Kitabın asıl karakteri olan Alobar sonsuz hayatı keşfetmiş ilk çağ krallarından. Daha sonra eşi olacak Kudra ile karşılaşıyor. Günümüze kadar gelen ilginç bir hayatları oluyor. Günümüze gelince parfümle uğraşan dostlar ediniyorlar. Bir çok şeyi hep kokuya bağlıyorlar. Neredeyse hayatın temeli olarak kokuyu sunuyorlar.
ARKA KAPAKTAN
“Oyunculuk uçarılık değil,
bilgeliktir” diyerek çılgınlık derecesinde “oyuncul” romanlar yazan Tom
Robbins, bu romanda hayatımızı var eden en temel kavramlar hakkında düşünmeye
ve insanın doğayla ilişkisinin kopma sürecinin anlatıldığı düşsel/tarihsel bir
yolculuğa çıkarıyor bizi. Batı’dan Doğu’ya, oradan da Yeni Dünya’ya uzanan,
ölümsüzlüğü kovalayan ve yüzyıllar süren bir yolculuktur bu. Batı, acı çekmeyi
seven, mantığa, bireyciliğe ve üretime tapınanların diyarıdır. Doğu, aşka, boş
zamana, münzeviliğe, bilinmezliğe hayatında yer veren insnaların yaşadığı su ve
parfüm diyarıdır. Yeni Dünya’da ise sadece ”başarı” ve hırs vardır. Yolculuğun en
ilginç kişisi ise keçi ayaklı, zevk ve bereket tanrısı Pan’dır. Pan, insanların
duyguları ile düşünceleri arasına duvar çekmeleri; yaşamak yerine. Cennete kabul
edilmek ve doğayı tahakküm altına almak için çalışmaları; dans, müzik ve aşkla
ilgilenmek yerine, doğru ve yanlışla uğraşan Aristo, İsa ve Descartes’a
inanmalarıyla gücünü yitiren bir tanrıdır. Aynı zamanda Bay Mantıksız, Bay
İçgüdü, Bay Hayvani Sır, Bay Çingene, Bay Koku, Bay Aydedeye Havlayan, Bay
Şaşırtıp Kaçan, Bay Mastürbasyon, Bay İnatçı Güç, Bay Küstahlık, Bay Doğa En
İyisini Bilir…dir. Pan’ın en yakın arkadaşları ise, “insanın kalbiyle
yaşamasını” savunan kendi kendinin kralı Alobar ve Kama-Sutra’yı bütün
incelikleriyle bilenkoku bilgesi Kudra’dır.

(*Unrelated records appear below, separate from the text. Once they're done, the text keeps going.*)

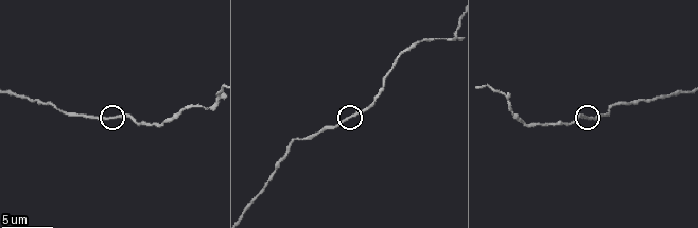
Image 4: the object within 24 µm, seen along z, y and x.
look 3d 6um at 4:(353, 117)

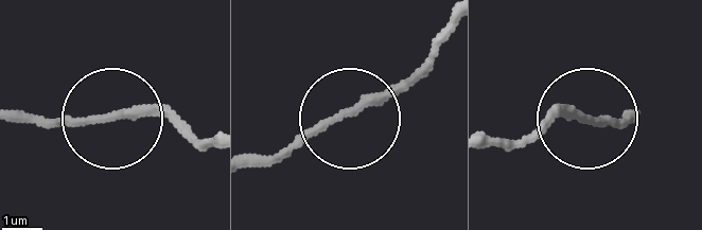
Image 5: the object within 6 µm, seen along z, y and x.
leave # width 210 nm; runs_along 5:(15, 113), (55, 123), (156, 113), (183, 130); continuous, no second neuron

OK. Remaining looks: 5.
look 3d 16um at 1:(457, 200) # two arms in line, one across

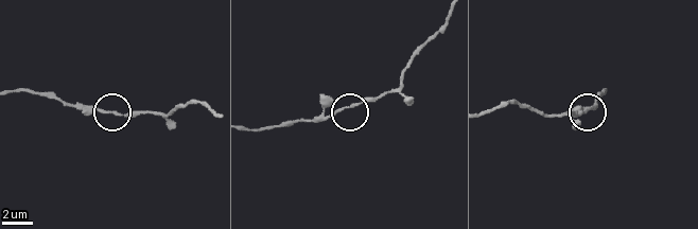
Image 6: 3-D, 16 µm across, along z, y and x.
look 3d 6um at 6:(113, 113)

Bu gün Pan’ın, Alobar’ın ve
Kudra’nın izleyicileri günahlarından pişman olmayan günahkârlar, inançsızlar,
şehvetli kadınlar, müzisyenler, âşıklar, asiler, şairler ve delilerdir.

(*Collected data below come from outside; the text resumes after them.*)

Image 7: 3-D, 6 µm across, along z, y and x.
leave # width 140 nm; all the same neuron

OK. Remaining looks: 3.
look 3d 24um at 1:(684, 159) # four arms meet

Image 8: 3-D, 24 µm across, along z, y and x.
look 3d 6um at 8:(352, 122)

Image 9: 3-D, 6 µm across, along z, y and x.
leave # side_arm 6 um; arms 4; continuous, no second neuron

Bu kitapta hayatını bir “deney”
olarak yaşayanlar anlatılmaz.
Onların okumalarına da gerek
yoktur.
Küçük mucizeleri kabul
ettiğimiz zaman kendimizi büyük mucizeleri hayal edebilecek yeterlilikte
hissederiz. Bir istiridyenin içinden parlak, canlı, lezzetli bir canlının
çıkabileceğini kabul ettiğimiz anda, aynı kabuktan Afrodit’in geleceğini de
kabul etmişiz demektir. Bununla da yetinmeyerek, Afrodit’in kabuğundan büsbütün
uzaklaşacağını, kendine bir stüdyo daire edineceğini, tıpkı istiridye gibi onu
istediği biçimde donatacağınıda düşünebiliriz; ama hayal gücü, pek zengin
değilsebu noktadan önceki bir yerde durmak zorundadır.
Sayfa 130
Yaptığımız şeylerin pek
çoğunu, bilinçaltımızda, dolaylı olarak, ölüm düşüncesinden kurtulmak için
yaparız. Belki de kendimizi, yaptıklarımızla çok değerli, çok vazgeçilmez
kılmayı, ölümün bizi almakta tereddüt etmesini sağlamayı amaçlarız. Sayfa 267
Ölüm herkesin çorbasındaki
sinektir. Sayfa 268
Zenginler dünyanın en çok
dışlanan azınlığıdır. Herkes zenginlerden gizli veya açık biçimde nefret eder;
çünkü herkes onlara gizli veya açık biçimde imrenir. Ben bayılırım zenginlere.
Birilerinin onları sevmesi şart. Evet, gerçi zenginlerin çoğu eşektir; ama inan
bana, fakirlerin de pek çoğu eşektir zaten.